+3 votes
asked ago in General Economics Questions by (390 points)
DSGE models are subject to a lot of criticism, and I wonder if ACE is an interesting candidate to answer some of this criticism?

In particular, the bottom-up approach of ACE seems more promising and "realistic" than the representative agent. It's also a methodology where knowing the individual characteristics of the agents does not necessarily translate in knowing the characteristics of the system (emergence).

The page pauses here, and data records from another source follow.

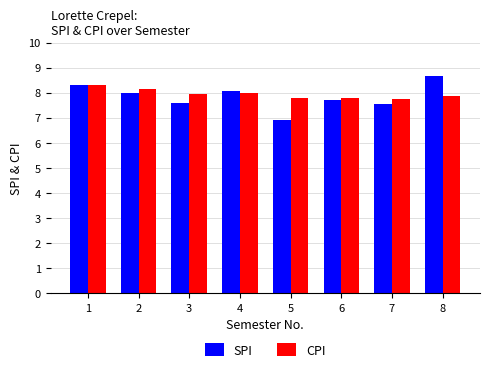

Is it true that CPI equals 13.7 at 4?

False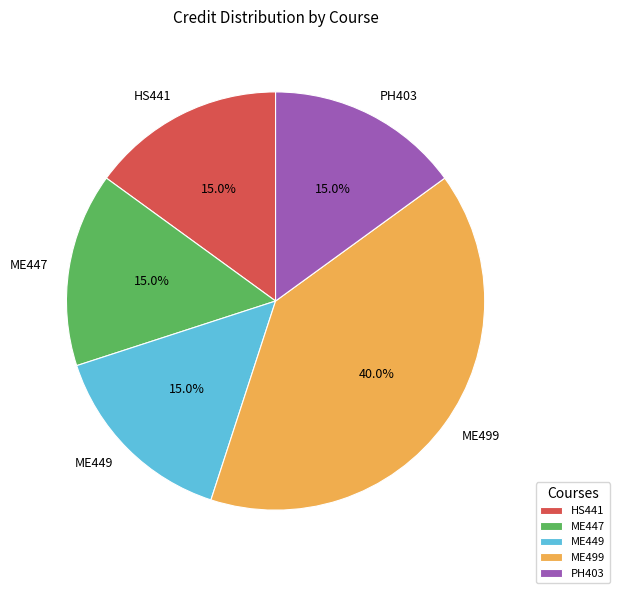

To the nearest percent, what is the combined percentage of ME449 and ME499?

55%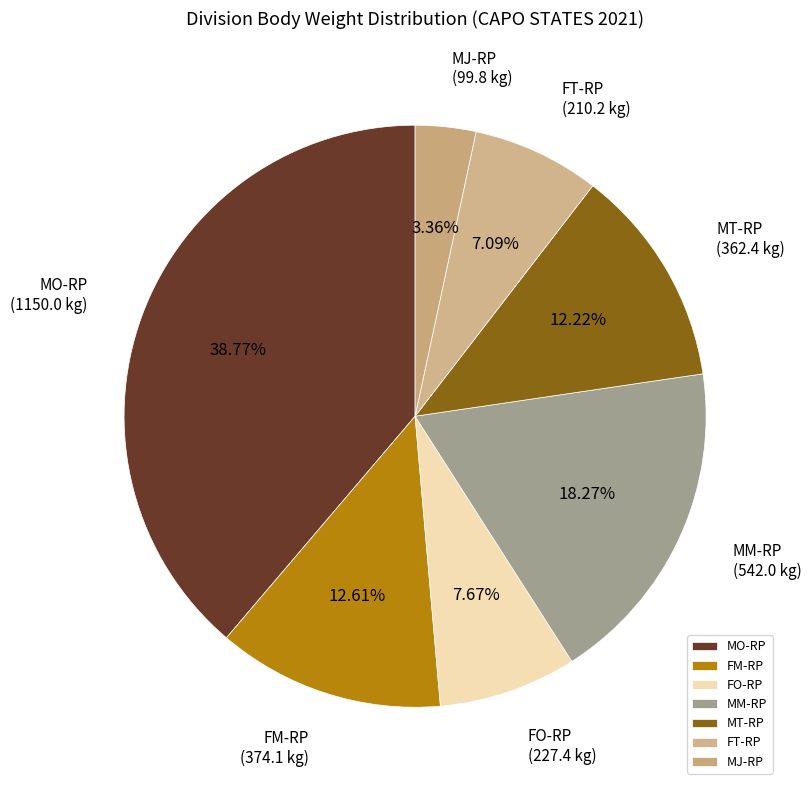

Between FO-RP and MO-RP, which is larger?

MO-RP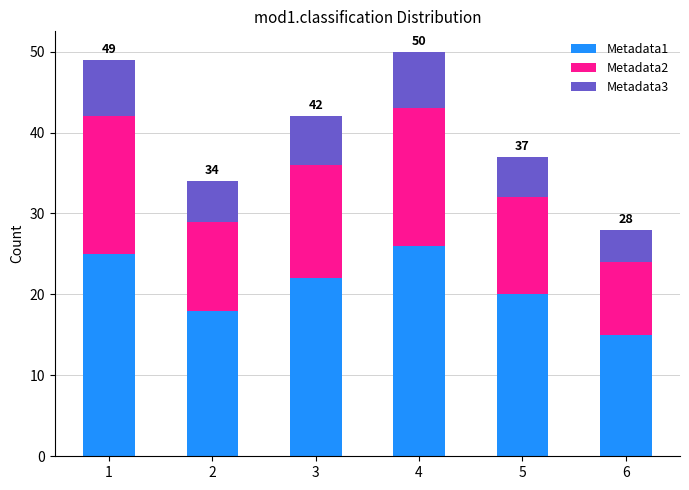

Does the chart contain any negative values?

No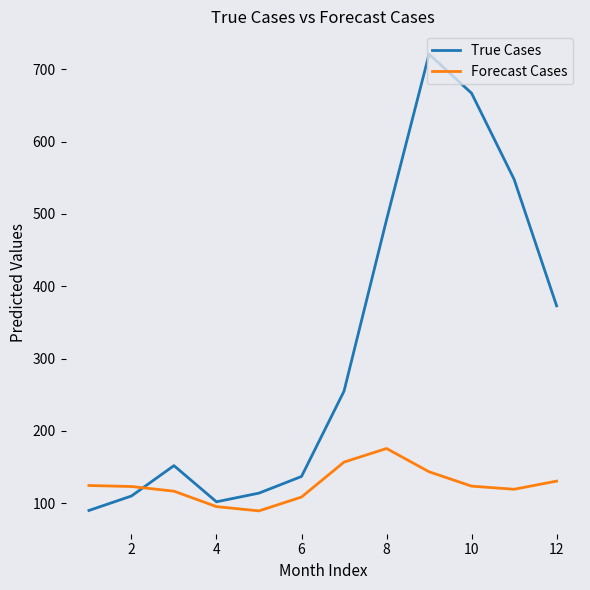

Which series has the largest total across all categories?

True Cases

That being said, the main drawback of ACE seems to be its difficulty to get empirically tested.

1 Answer

+1 vote
answered ago by (1.8k points)
I would say yes, but expect some pushback initially as always. Many phenomena are emergence characteristics and those can't be tackle with representative agent models. An application I used agent-based modeling for was for comparative statistics of individual learning under different recommender system institutions. I found the method quite useful. For DSGE, a few behavioral patches can close some gaps, but leave quite a bit of space for ACE.
commented ago by (390 points)
A "critic" of ACE I always found baffling is that "it's not economics because it's not tractable". I mean, as long as the person using this methodology is clear about its strengths and limitations and the topic is somewhat related to economics, I really don't get this criticism.

I usually understand this criticism as "you're doing something I can't, and I'll try to undermine your methodology/work by attacking its legitimacy as scientific work, instead of trying to honestly improving it" (or why I won't stay in academia after my graduation, episode 3847493).